Not that I don’t think we should grow and mature to make more meaningful paper hearts as we grow older. The danger for me, though, is that sometimes this desire is motivated by my longing to be more impressive, to please more people, to feel good enough. It is not often enough motivated by my desire to honor God with my whole life, to walk in accordance with His perfect will, and to worship His holiness and love.

Reading about the Pharisees always humbles me. I’m shocked by their anger and violence, and amazed that they could so completely overlook the fulfillment of every promise they were holding onto. But being a Pharisee is what I slide into when I’m feeling complacent and apathetic, because I cling to the things I think I know. Because I like control. Because I don’t always want Jesus to show up in ways that I can’t understand, ways that will make me feel silly, or totally discount some ideal I’ve clung to.

Because rules are always more comfortable than a living Spirit, and being impressive feels preferable to making paper hearts.

But Jesus isn’t concerned with my ideals, my control, my security, or my appearances. In fact, He wants to upset all of that. His concern is for His people and His kingdom- and there is nothing more upsetting to my culture’s ideals and values than a kingdom where the first are the last and the least are the greatest.

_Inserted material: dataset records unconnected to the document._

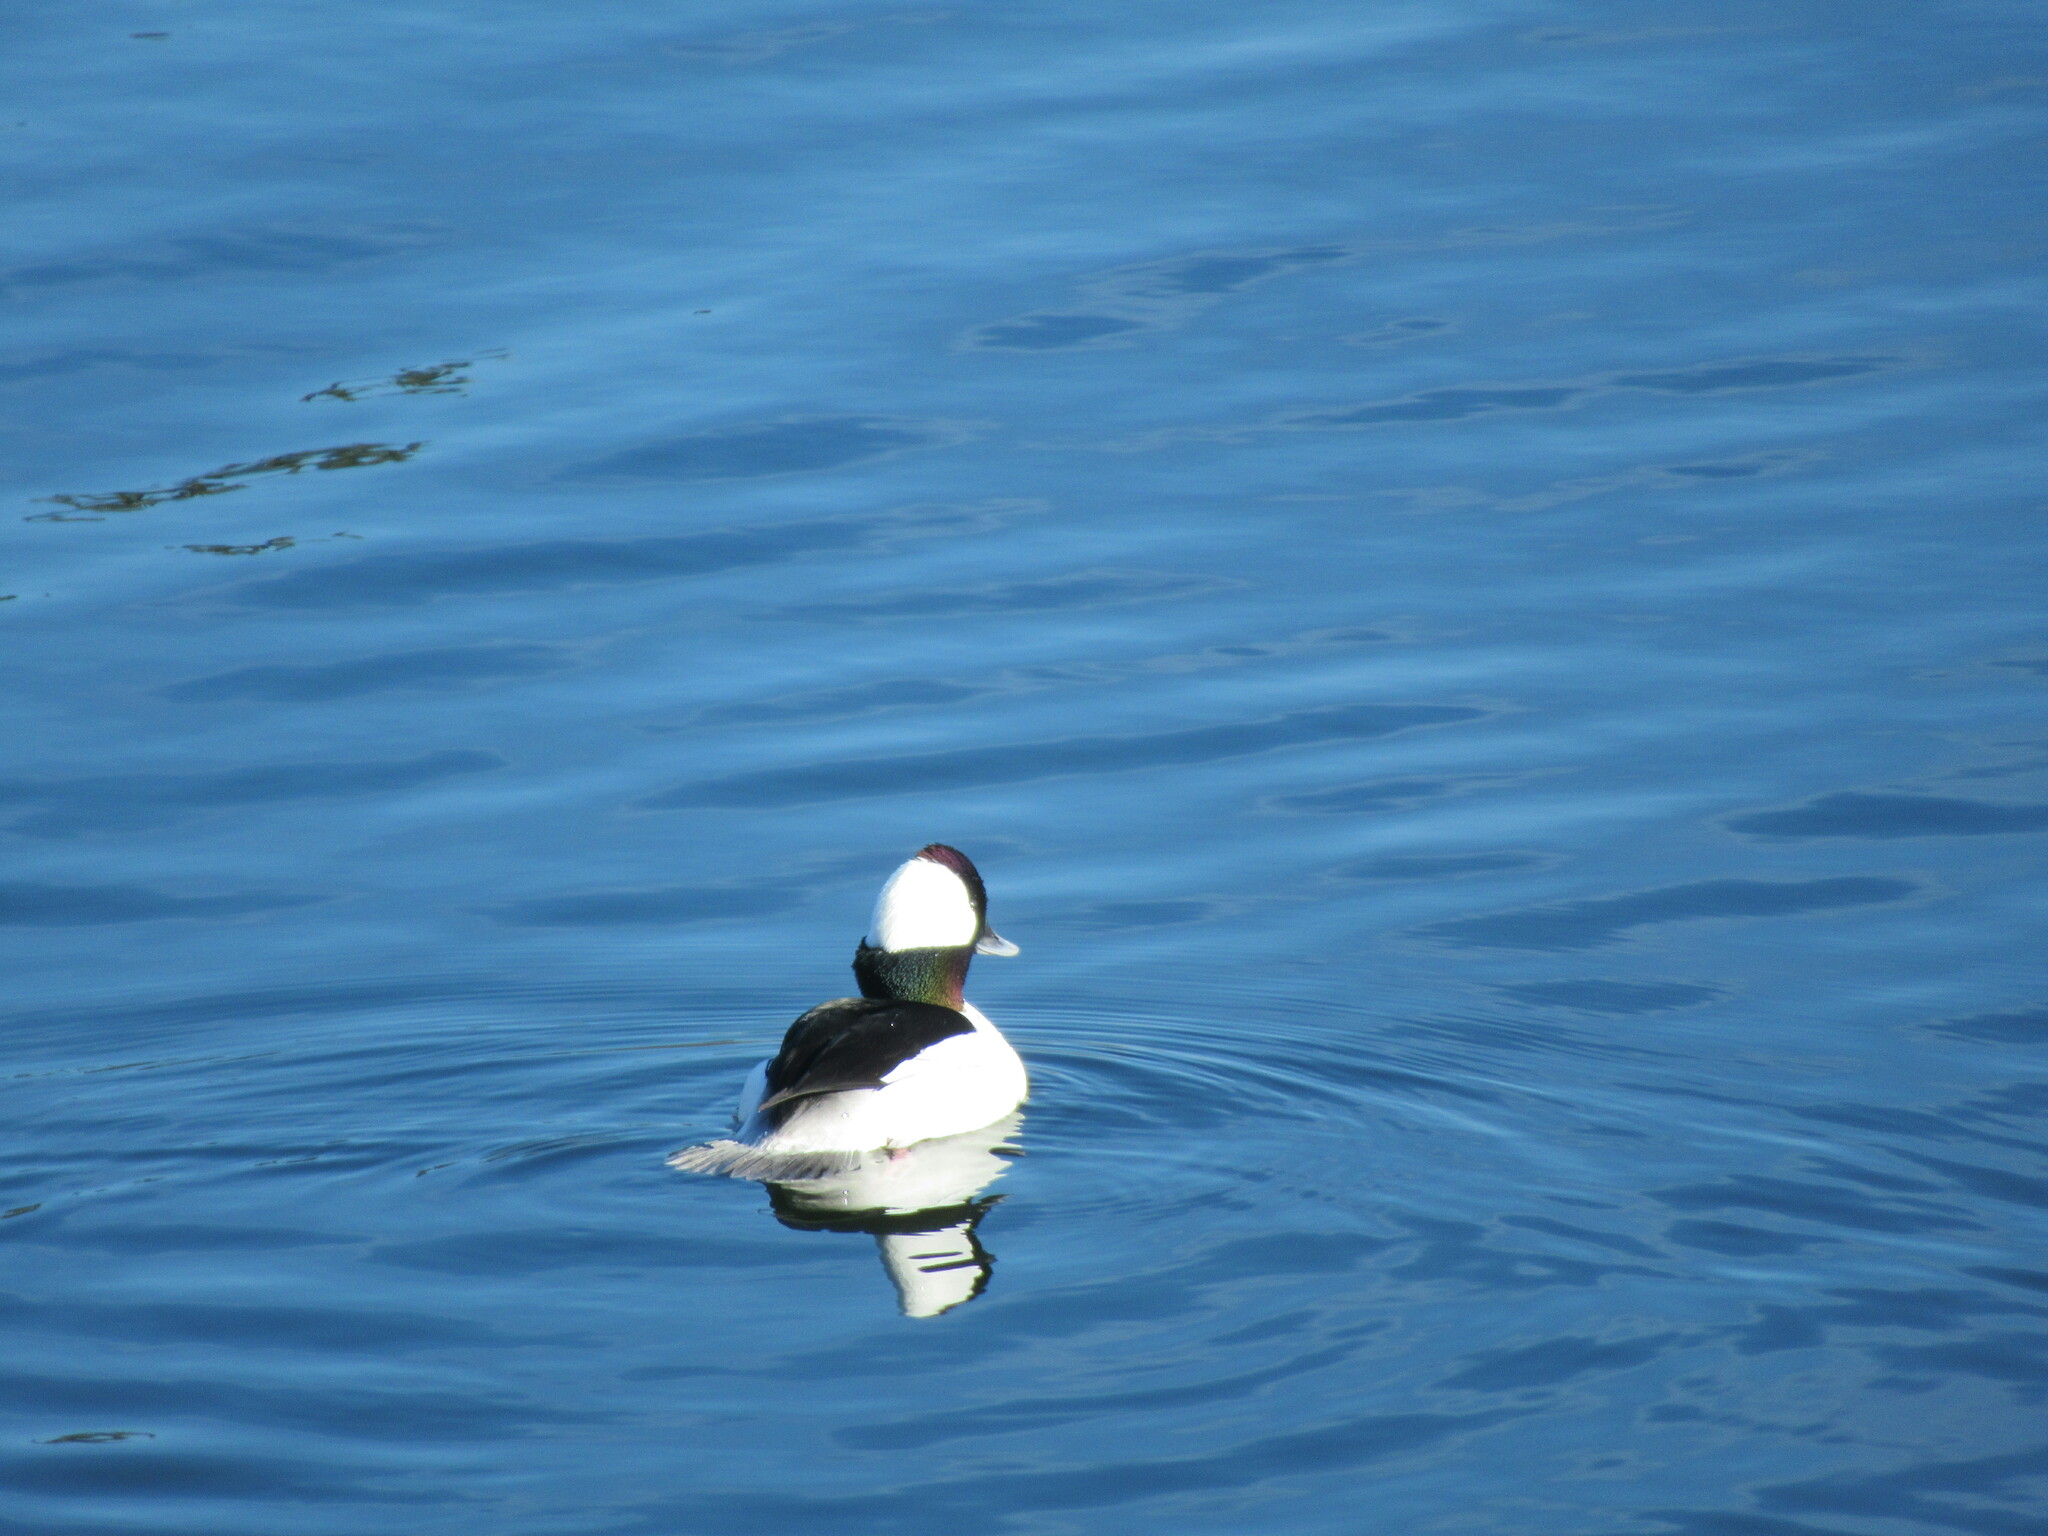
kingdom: Animalia
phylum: Chordata
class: Aves
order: Anseriformes
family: Anatidae
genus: Bucephala
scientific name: Bucephala albeola
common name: Bufflehead
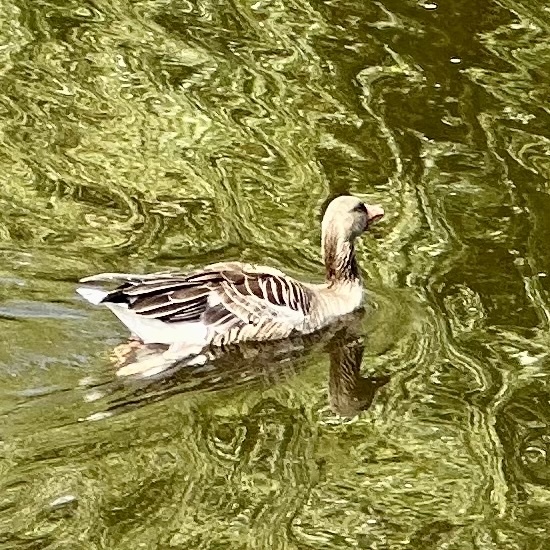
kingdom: Animalia
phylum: Chordata
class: Aves
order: Anseriformes
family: Anatidae
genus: Anser
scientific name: Anser anser
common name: Greylag goose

Rules give me a sense of control. They let me know where I stand for certain- and where others stand. Rules create a hierarchy of comparison and competition. The problem with rules is that they have nothing to do with grace or love. I don’t believe you can build the kind of kingdom Jesus taught with just rules.

This scares me, though, because holiness is important to me, and I’m afraid releasing control and letting go of some of the rules will equate to losing it’s pursuit. Maybe some of the Pharisees were afraid of this, too. Surrounded by their rules, they lost sight of the heart of God, and Jesus’s very authority frightened them. Because His own teaching came from the deep well of His relationship with His Father.

“Those who live according to the flesh have their mind set on what the flesh desires; but those who live in accordance with the Spirit have their minds set on what the Spirit desires.” Romans 8:5

This week, I don’t need another to-do list or master plan. I don’t any more sets of rules and expectations that I’ve made up for myself. I need the breath and living presence of the Holy Spirit. I need to draw my authority and courage from my relationship with my Father. I need to walk in the footsteps of Jesus’s life of love, holiness, and servanthood. I need to make paper hearts with my life.